RdH: “DDMG practices weekly because we like to play together. We prefer to practice and jam in a rather dark room attractively lit in a melancholic atmosphere. In that atmosphere all band members contribute to the songs, so we decide together. Often a composition starts with just one chord, one touch on a guitar or one note from the keyboard and from there we develop the song. For example, you can feel the atmosphere a lot in the long instrumental part of Uncertainty. During performances we never know how long we play that part. That has everything to do with our state of mind, how we feel. It's very special that we all go towards the end of the song at the same time in spite of the fact that we sometimes play this part minutes shorter than at other times. Apparently we are well-attuned to each other.”
GK: “So we write the music together, but the lyrics are always my responsibility. We always create the music first and when that's finished, it's up to me to write the lyrics. That's not always easy, because I think thank lyrics have to be profound. Since the atmosphere of our music is dark, shallow lyrics don't fit in well. You'll never hear a simple love song by DDMG. We're just not the kind of band to sing love songs. The lyrics on Departures are rather personal, which I prefer to keep to myself. People who read the words may of course give their own interpretation of the lyrics. We all experience things in live that are difficult, so it's possible that you recognize some passages in the lyrics that refer to things that happened in your own live.”
I read that on the title track Stone Gees Christensen plays along on the duduk. How did you come to use this instrument and who is Stone Gees?
RdH: “Every now and then I'm surfing on YouTube and so I stumbled upon the Danish musician Steen Gees Christensen. He had posted a video of his playing on the duduk, a woodwind instrument made of apricot wood. We wanted to use this piece of music for the album, so I contacted Steen Gees and one thing led to another. For Departures he played this little gem. We didn't change anything and we're very happy with the result.”

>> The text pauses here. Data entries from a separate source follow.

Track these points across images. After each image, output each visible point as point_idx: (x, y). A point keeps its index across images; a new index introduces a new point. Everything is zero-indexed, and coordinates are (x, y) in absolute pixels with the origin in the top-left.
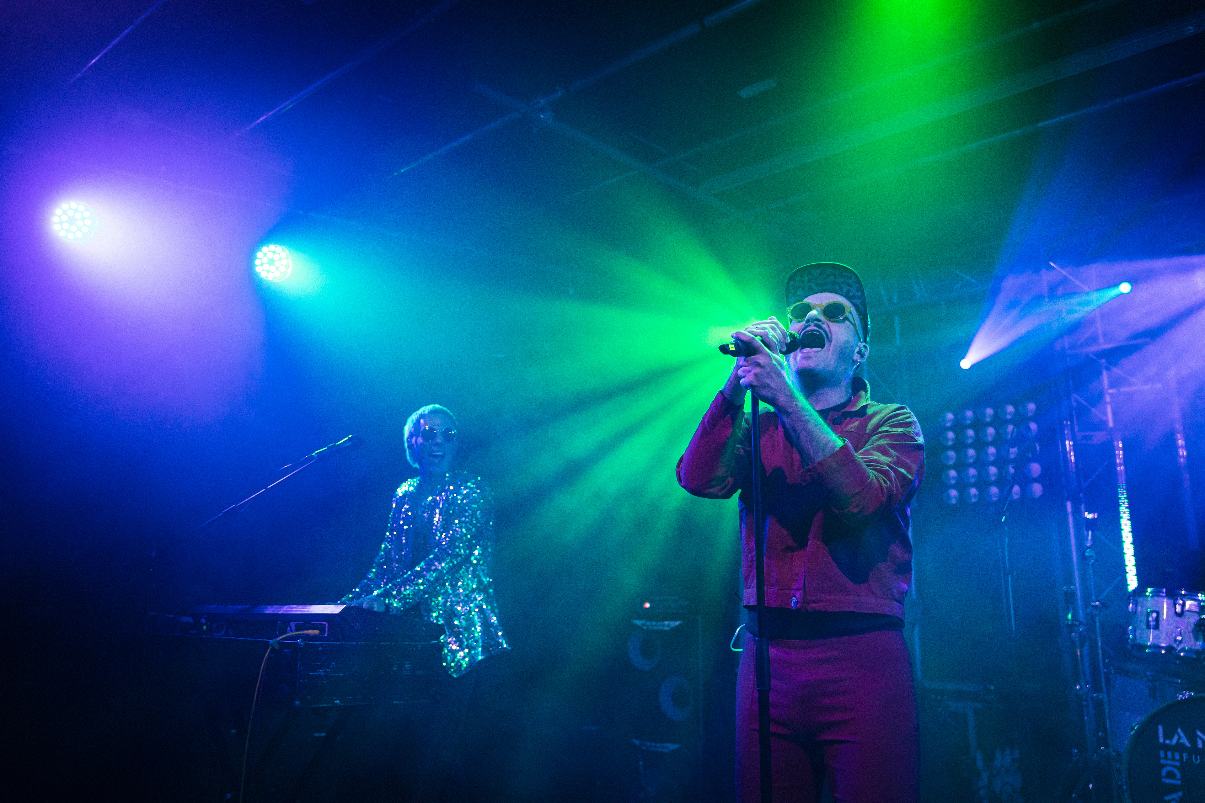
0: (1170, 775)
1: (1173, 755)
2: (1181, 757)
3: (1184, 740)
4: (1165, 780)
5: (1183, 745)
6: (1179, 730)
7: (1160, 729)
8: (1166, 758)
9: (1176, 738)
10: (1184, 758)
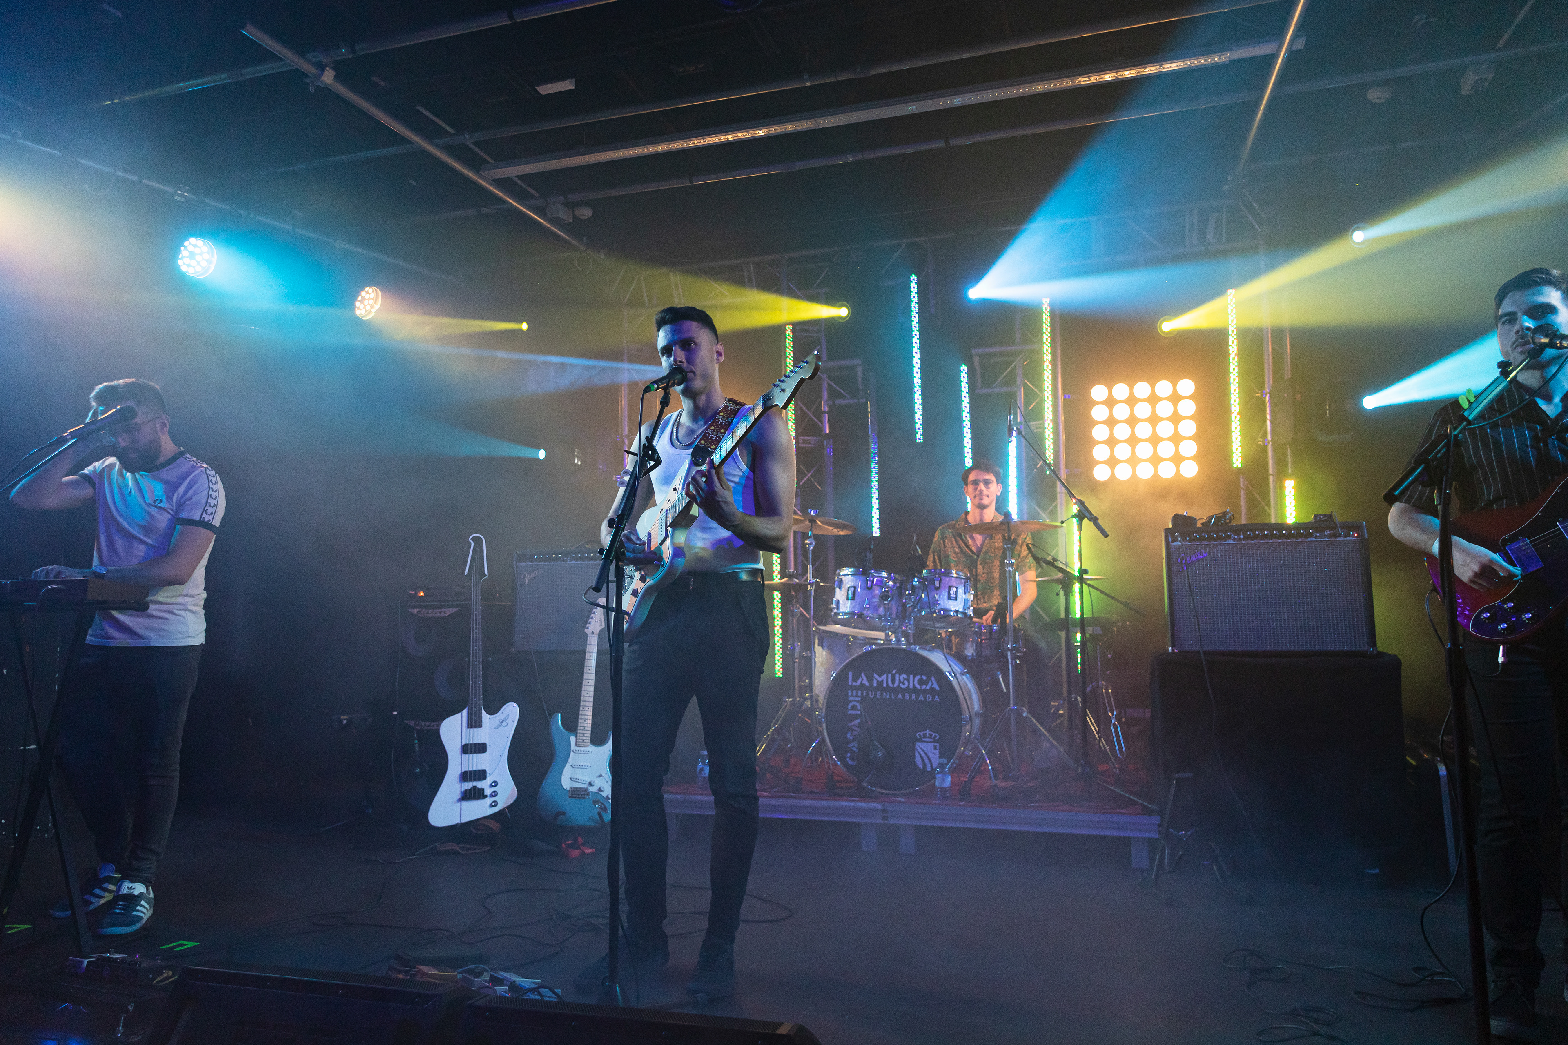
0: (854, 708)
1: (857, 694)
2: (862, 693)
3: (866, 682)
4: (850, 712)
5: (864, 685)
6: (863, 675)
7: (850, 674)
8: (852, 696)
9: (860, 680)
10: (864, 694)
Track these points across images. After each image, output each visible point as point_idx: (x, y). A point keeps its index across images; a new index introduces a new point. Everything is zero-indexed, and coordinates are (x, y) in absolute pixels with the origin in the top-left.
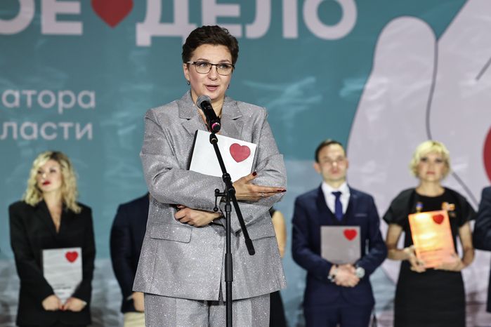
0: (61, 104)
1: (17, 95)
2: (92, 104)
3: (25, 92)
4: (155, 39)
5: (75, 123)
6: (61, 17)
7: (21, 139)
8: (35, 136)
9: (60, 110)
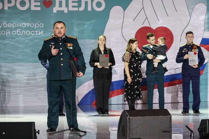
0: (35, 26)
1: (25, 24)
2: (43, 26)
3: (27, 24)
4: (57, 11)
5: (39, 31)
6: (35, 6)
7: (26, 35)
8: (29, 34)
9: (35, 28)
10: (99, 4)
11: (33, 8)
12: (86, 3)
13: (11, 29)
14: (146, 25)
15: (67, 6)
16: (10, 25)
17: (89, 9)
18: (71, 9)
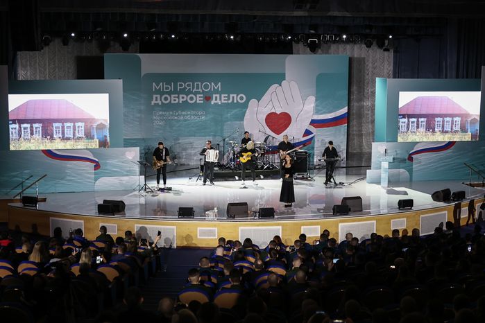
10: (242, 98)
11: (198, 102)
12: (233, 97)
13: (184, 115)
14: (273, 111)
15: (220, 100)
16: (183, 113)
17: (235, 101)
18: (223, 101)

What can we expect from DDMG? What plans do you have for the future?
GK: “Well, we have already finished some songs for the third album, but we don't know when that will see the light of day. We have a new bass player, so our line-up is complete again. We assume that this line-up will continue for the coming years. We hope to play a lot, because making music is and will remain our passion!”
Finally, do you have something to say in particular to the readers of Background Magazine?
RdH: “We hope that the readers of BM will appreciate our music. Anyway, we find it an honour to do this interview.”
GK: “I don't have anything to add to that.”
Thank you for doing this interview for Background Magazine. We wish you all the best for the future!
“You're welcome. It was our pleasure.”